Color charge is the 3-valued hidden quantum number carried by quarks, antiquarks and gluons. Color charge has a 3 valuedness that we associate with the group \(SU(3)_{color}\ .\) Color charge is hidden in the sense that only singlets of \(SU(3)_{color}\) that are neutral occur in nature (at least macroscopically and at low temperatures). The strongly interacting color-neutral particles composed of quarks, antiquarks and gluons that occur in nature are called hadrons. (The word color in this context is purely colloquial and has no relation to the color that we see with our eyes in everyday life.)

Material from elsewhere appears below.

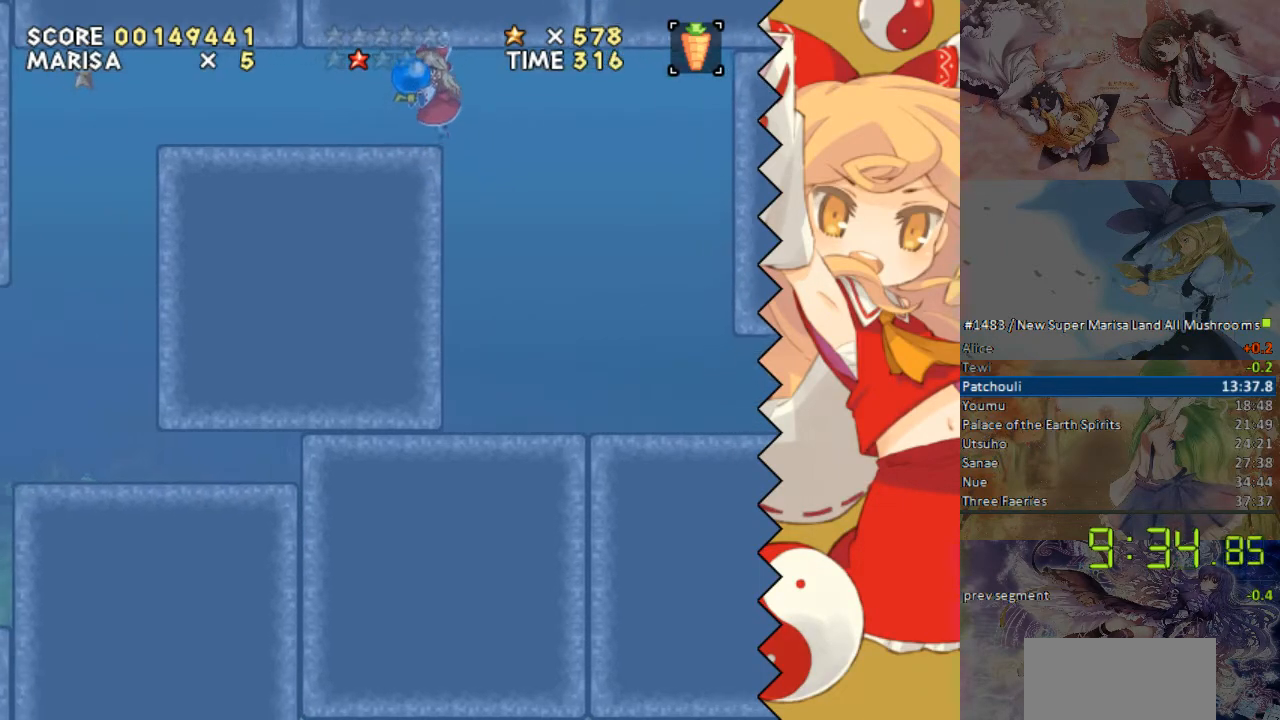
{"buttons": ["DPAD_LEFT"], "events": []}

Color charge has two aspects: (a) as a quantum number that labels states of quarks, antiquarks and gluons: hadrons are in the singlet of \(SU(3)_{color}\) as a global symmetry group and (b) as the source of the strong color force acting between quarks associated with \(SU(3)_{color}\) as a local gauge group. Each of these is analogous to aspects of electric charge: (a) as a quantum number that counts the amount of electric charge in a state: neutral atoms have zero electric charge under \(U(1)\) as a global symmetry group, (b) as the source of electromagnetic forces associated with \(U(1)\) as a local gauge group acting between electrically charged particles .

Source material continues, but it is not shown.